DESCRIPTION OF THE TASK: Work out how many lines below contain the word "pyautogui". Only the number is wanted.

(Stored items)
------------------------------------------------------------

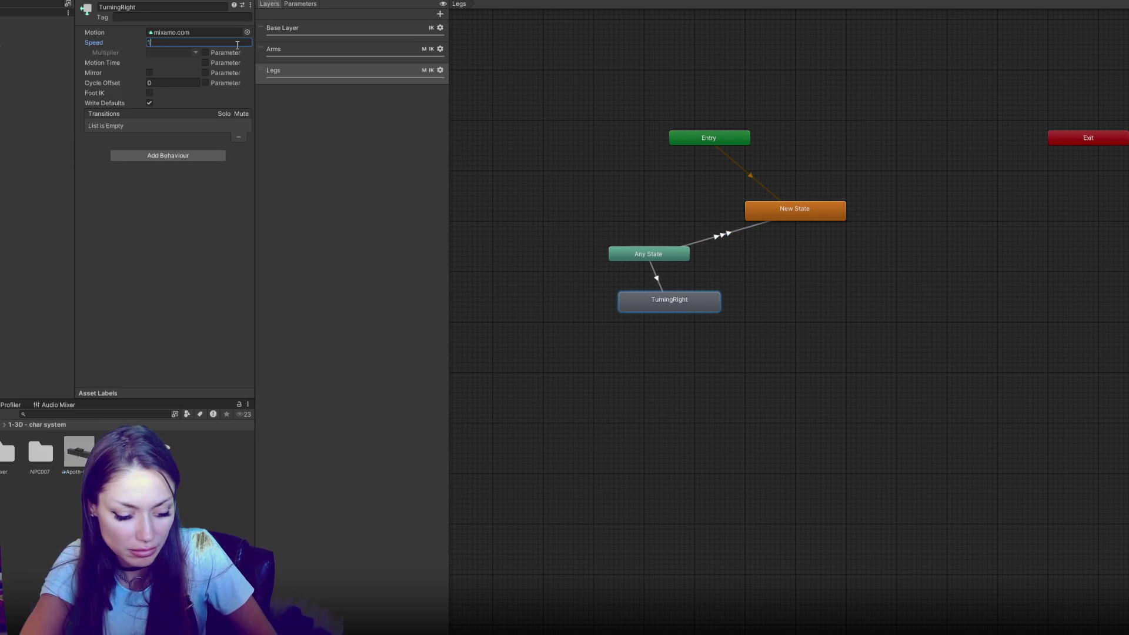
pyautogui.press('alt+Tab')
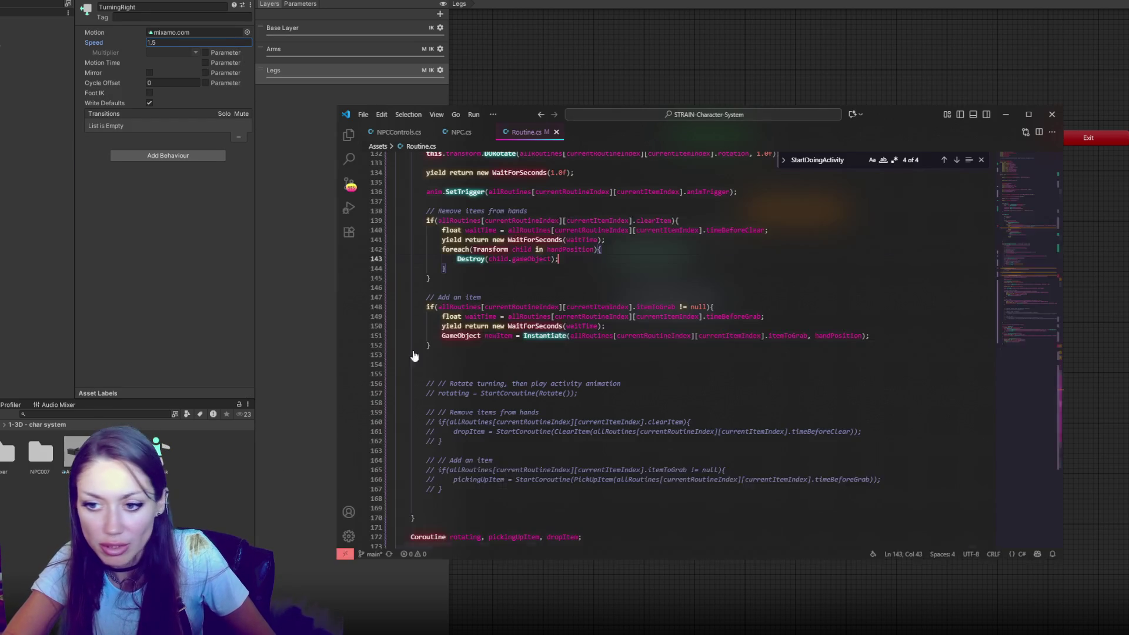
# Step: In Routine.cs, set the line 130 wait to 0.2f, DORotate to 0.8f, and line 134 wait to 0.8f
pyautogui.scroll(3, 574, 253)
pyautogui.doubleClick(553, 248)
pyautogui.write('0.8')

------------------------------------------------------------

OUTPUT FOR THIS EXERCISE: 4